In a statement to ENR, Mark Israel, president and CEO of Universal Engineering Services, said: "We have reached a resolution of this matter. Our employee was on a work site not controlled by us. Pilings worked on by another employer slipped and traveled to the area where our employee was standing. We are thankful that our team member has recovered from his physical injuries."
The agency's proposed fine for this violation was $12,145.
SGL Constructors offered no comment on the citations. Universal Engineering Services had not yet responded to ENR’s request for comment.
Florida Dept. of Transportation spokesperson Jessica Ottaviano stated to ENR that “all parties to the contract have met to coordinate a plan of action to prevent future incidents.”
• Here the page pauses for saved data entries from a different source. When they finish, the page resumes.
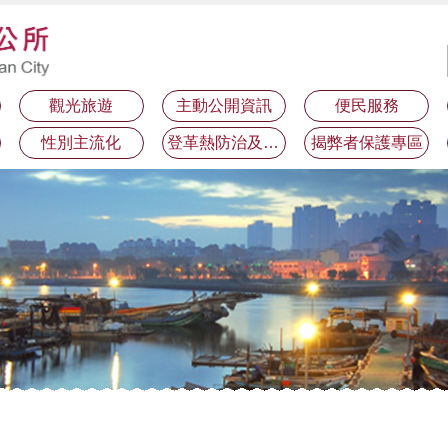
觀光旅遊
主動公開資訊
便民服務
性別主流化
登革熱防治及預防注射疫苗接種專區
揭弊者保護專區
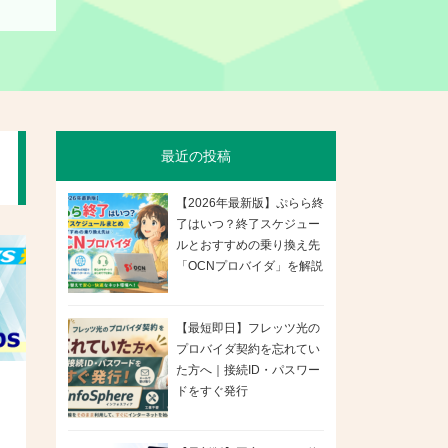
最近の投稿
【2026年最新版】ぷらら終
了はいつ？終了スケジュー
ルとおすすめの乗り換え先
「OCNプロバイダ」を解説
【最短即日】フレッツ光の
プロバイダ契約を忘れてい
た方へ｜接続ID・パスワー
ドをすぐ発行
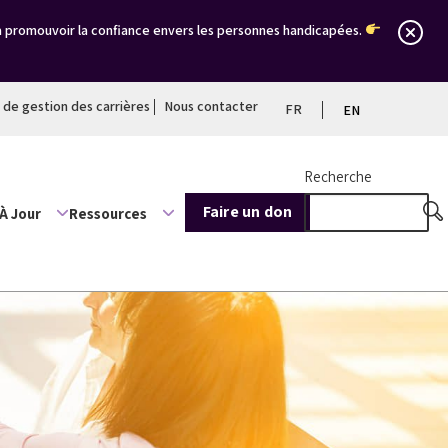
à promouvoir la confiance envers les personnes handicapées.
l de gestion des carrières
Nous contacter
FR
EN
Recherche
Faire un don
À Jour
Ressources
I-4 Contractor Gets More Money, Time
FDOT had previously announced, in mid-March, that it would provide the project with an additional $125 million in funding. The announcement marked a settlement of a 2018 claim made by the project’s concessionaire, I-4 Mobility Partners, that sought a schedule extension and additional funding due to “unforeseen impacts,” according to FDOT’s press release.
The settlement announcement also prioritizes the completion of the 21-mi-long project’s non-tolled general-use lanes, and moves back the completion of the tolled managed lanes from 2021 to 2022. The agency says the non-tolled general lanes will now be completed by early 2021, roughly the project’s original completion date.
In a press release, FDOT stated that the change would “best serve the nearly 200,000 drivers who depend on I-4 daily.”